TASK REQUIREMENTS:
Leave the pictures in the listing below aside and reproduce exactly the lines starting with the one with "For every layout" and going on through the one with "Document page, 2001x1125 pixels.", both ends included.

RAW DATA:
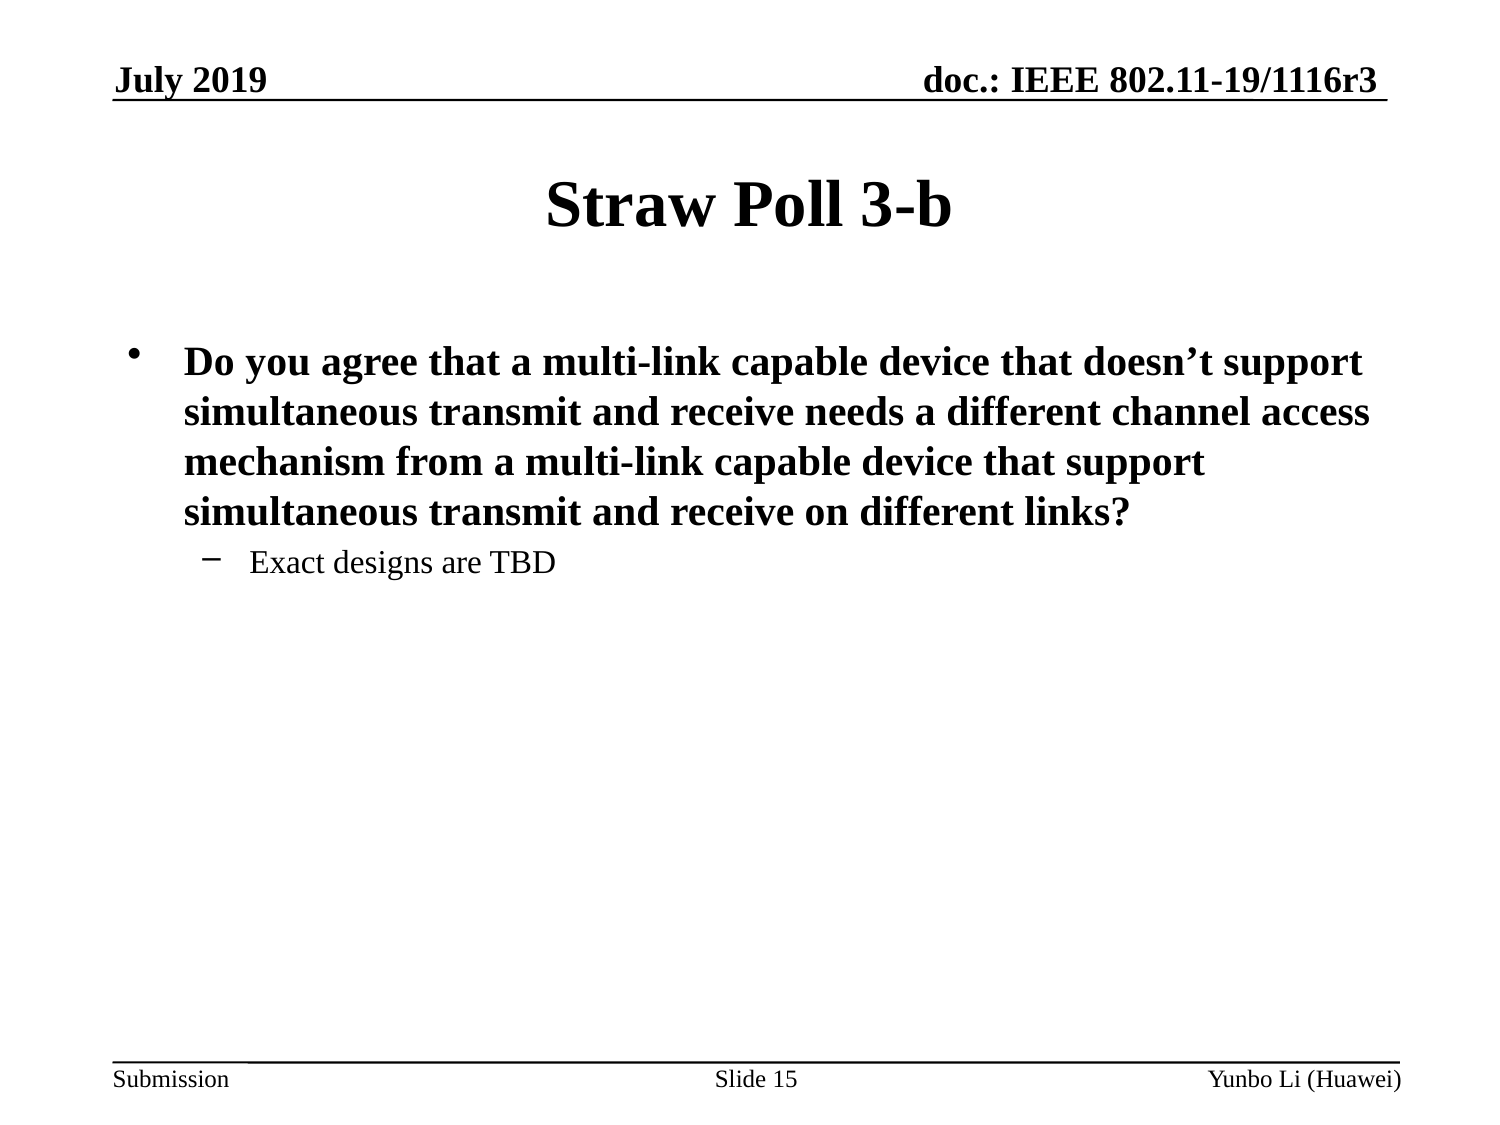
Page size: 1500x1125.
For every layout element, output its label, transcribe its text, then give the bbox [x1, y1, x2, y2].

footer Yunbo Li (Huawei) [1204, 1061, 1402, 1093]
slide_number Slide 15 [712, 1061, 800, 1093]
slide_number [114, 54, 270, 101]
list Do you agree that a multi-link capable device that doesn’t support simultaneous transmit and receive needs a different channel access mechanism from a multi-link capable device that support simultaneous transmit and receive on different links? Exact designs are TBD [112, 326, 1388, 1002]
title Straw Poll 3-b [112, 112, 1388, 288]
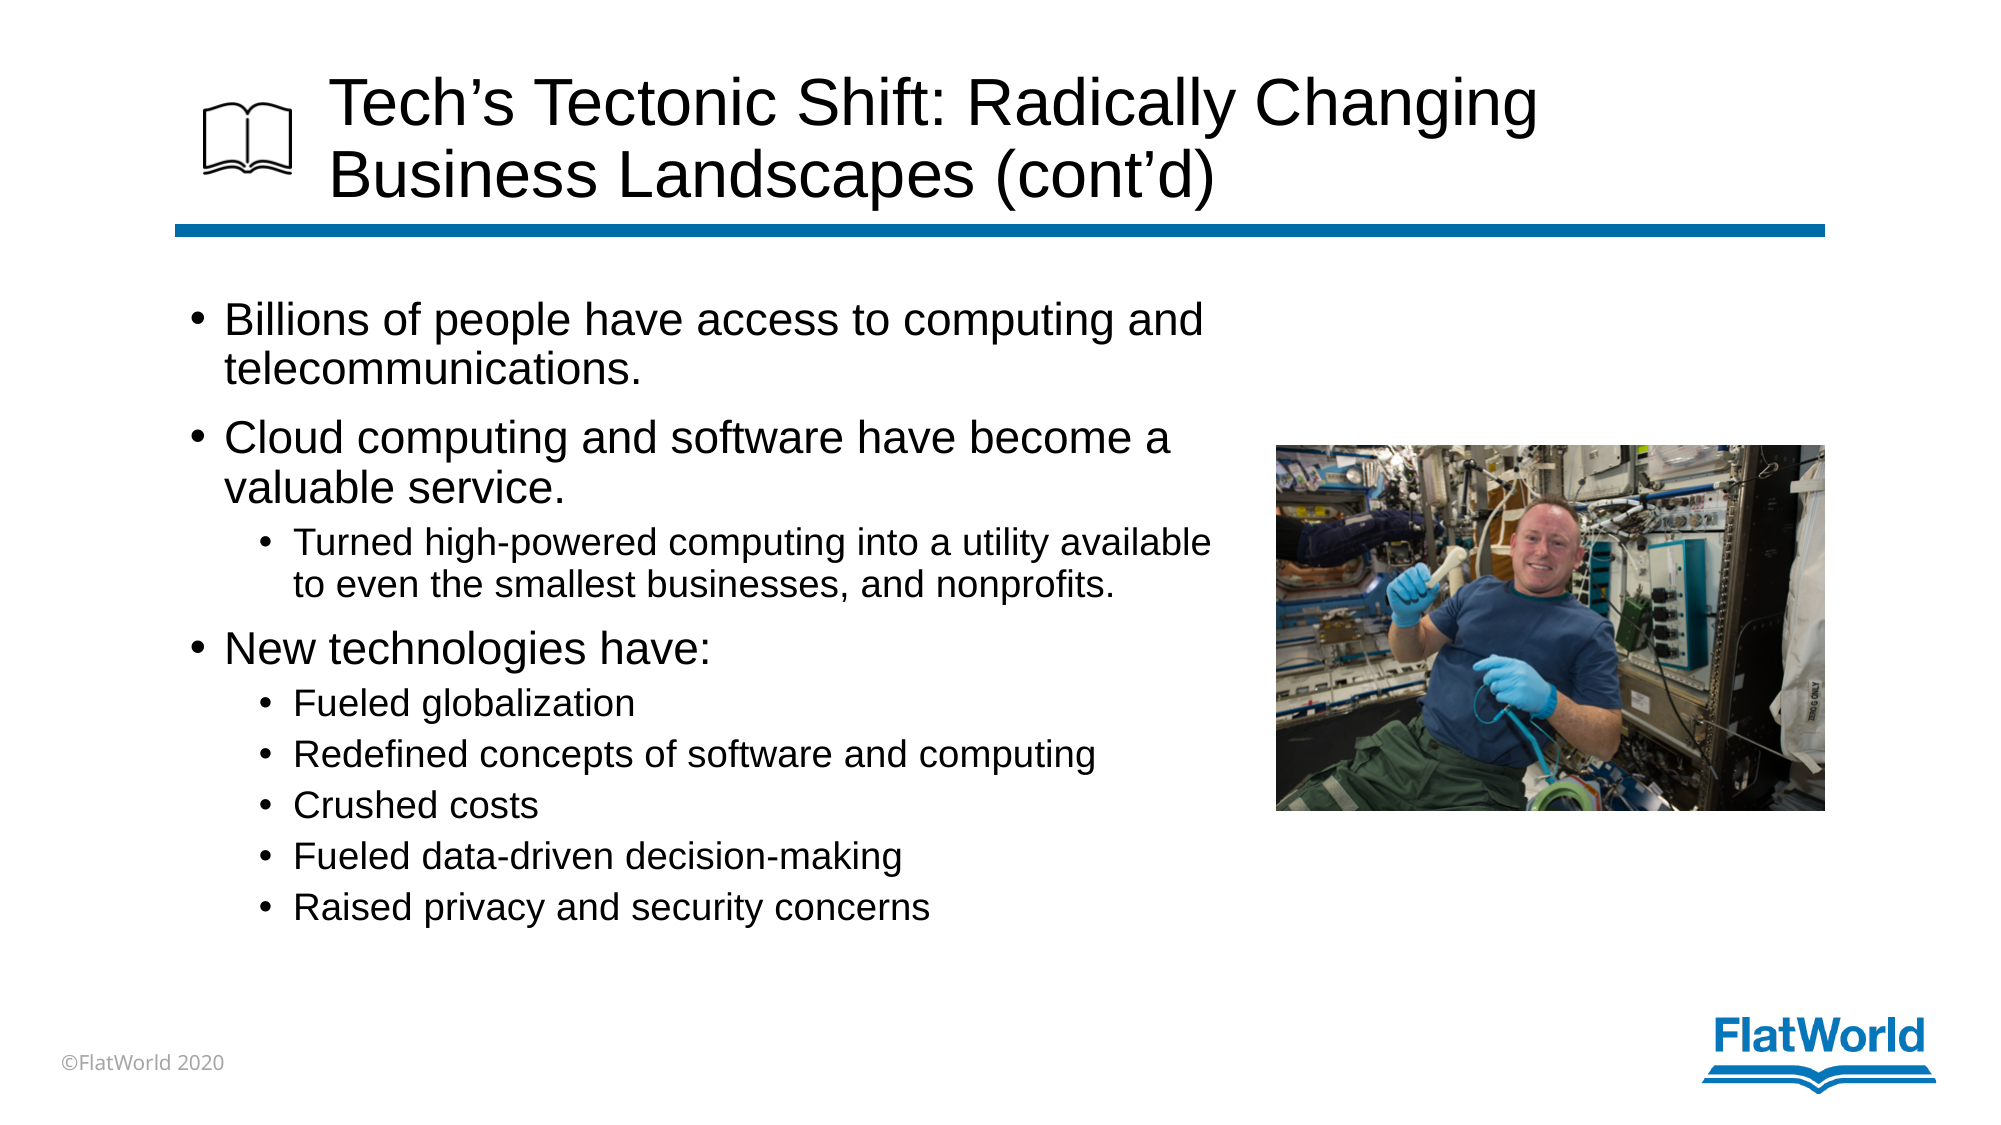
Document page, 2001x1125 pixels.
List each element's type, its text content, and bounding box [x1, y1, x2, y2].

picture [203, 94, 292, 183]
picture [1276, 445, 1825, 811]
list Billions of people have access to computing and telecommunications. Cloud computing and software have become a valuable service. Turned high-powered computing into a utility available to even the smallest businesses, and nonprofits. New technologies have: Fueled globalization Redefined concepts of software and computing Crushed costs Fueled data-driven decision-making Raised privacy and security concerns [174, 288, 1234, 968]
title Tech’s Tectonic Shift: Radically Changing Business Landscapes (cont’d) [313, 60, 1810, 156]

ANSWER FOR THE TASK:
For every layout element, output its label, transcribe its text, then give the bbox [x1, y1, x2, y2].

footer Yunbo Li (Huawei) [1204, 1061, 1402, 1093]
slide_number Slide 15 [712, 1061, 800, 1093]
slide_number [114, 54, 270, 101]
list Do you agree that a multi-link capable device that doesn’t support simultaneous transmit and receive needs a different channel access mechanism from a multi-link capable device that support simultaneous transmit and receive on different links? Exact designs are TBD [112, 326, 1388, 1002]
title Straw Poll 3-b [112, 112, 1388, 288]
Document page, 2001x1125 pixels.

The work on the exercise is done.